TASK PROMPT:
Repeat exactly the line containing "mmo, sw, key, hex5, hex4, hex3, hex2, hex1, hex0, led);" and every line after it in the entries, and nothing besides.

SUPPLIED RECORDS:
=== Begin Enclosure ===

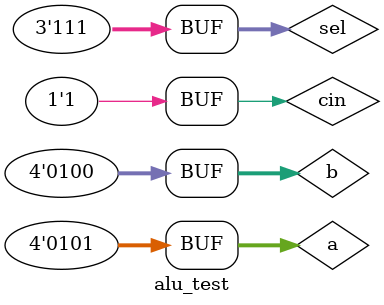
<source format=v>
`timescale 1ns / 1ps


module alu_test;

	// Inputs
	reg [3:0] a;
	reg [3:0] b;
	reg cin;
	reg [2:0] sel;

	// Outputs
	wire [3:0] x;
	wire cout;

	// Instantiate the Unit Under Test (UUT)
	alu uut (
		.a(a), 
		.b(b), 
		.cin(cin), 
		.sel(sel), 
		.x(x), 
		.cout(cout)
	);



	initial begin
		// Initialize Inputs
		a = 0;
		b = 0;
		cin = 0;
		sel = 0;
		
	  $monitor($time," a = %4b, b = %4b, cin = %b, sel = %3b,  over/underflow = %b, ans = %4b ",a,b,cin,sel,cout,x);
		

		// Wait 10 ns for global reset to finish
		//#100 a=6;b=4;cin=1;sel=000;
		//#100 a=15;b=15;cin=1;sel=000;
		#100 a=15;b=15;cin=0;sel=000;
		//#100 a=10;b=5;cin=1;sel=001;
		//#100 a=5;b=10;cin=0;sel=001;
		//#100 a=5;b=15;cin=1;sel=001;
		#100 a=8;b=15;cin=0;sel=001;
		//#100 a=2;b=5;cin=0;sel=010;
		//#100 a=5;b=6;cin=1;sel=011;
		#100 a=5;b=4;cin=1;sel=100;
		#100 a=5;b=4;cin=1;sel=101;
		#100 a=5;b=4;cin=1;sel=110;
		#100 a=5;b=4;cin=1;sel=111;


		
        
		// Add stimulus here

	end
      
endmodule


</source>
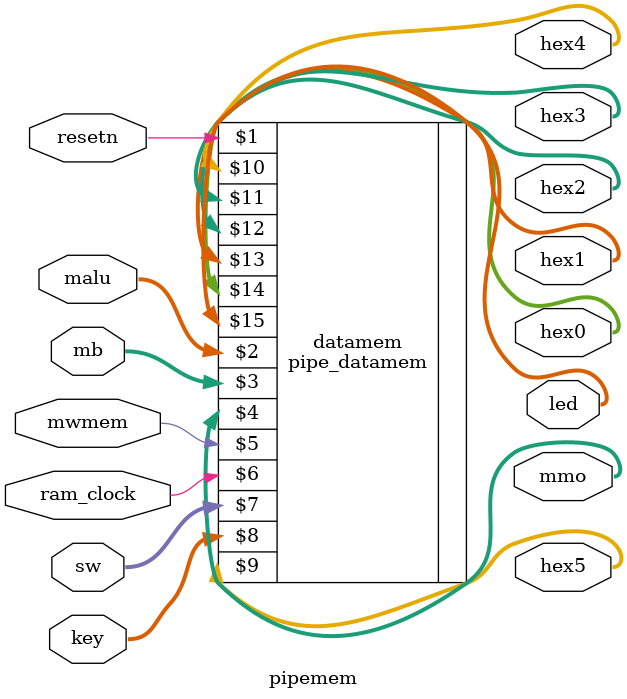
<source format=v>
module pipemem(mwmem, malu, mb, ram_clock, resetn, 
	mmo, sw, key, hex5, hex4, hex3, hex2, hex1, hex0, led);
	input         mwmem, ram_clock, resetn;
	input  [31:0] malu, mb;
	input  [9:0]  sw;
	input  [3:1]  key;
	output [31:0] mmo;
	output [6:0]  hex5, hex4, hex3, hex2, hex1, hex0;
	output [9:0]  led;

	pipe_datamem datamem(resetn, malu, mb, mmo, mwmem, ram_clock,
								sw, key, hex5, hex4, hex3, hex2, hex1, hex0, led);
endmodule 
</source>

=== End Enclosure ===

ANSWER SECTION:
	mmo, sw, key, hex5, hex4, hex3, hex2, hex1, hex0, led);
	input         mwmem, ram_clock, resetn;
	input  [31:0] malu, mb;
	input  [9:0]  sw;
	input  [3:1]  key;
	output [31:0] mmo;
	output [6:0]  hex5, hex4, hex3, hex2, hex1, hex0;
	output [9:0]  led;

	pipe_datamem datamem(resetn, malu, mb, mmo, mwmem, ram_clock,
								sw, key, hex5, hex4, hex3, hex2, hex1, hex0, led);
endmodule 
</source>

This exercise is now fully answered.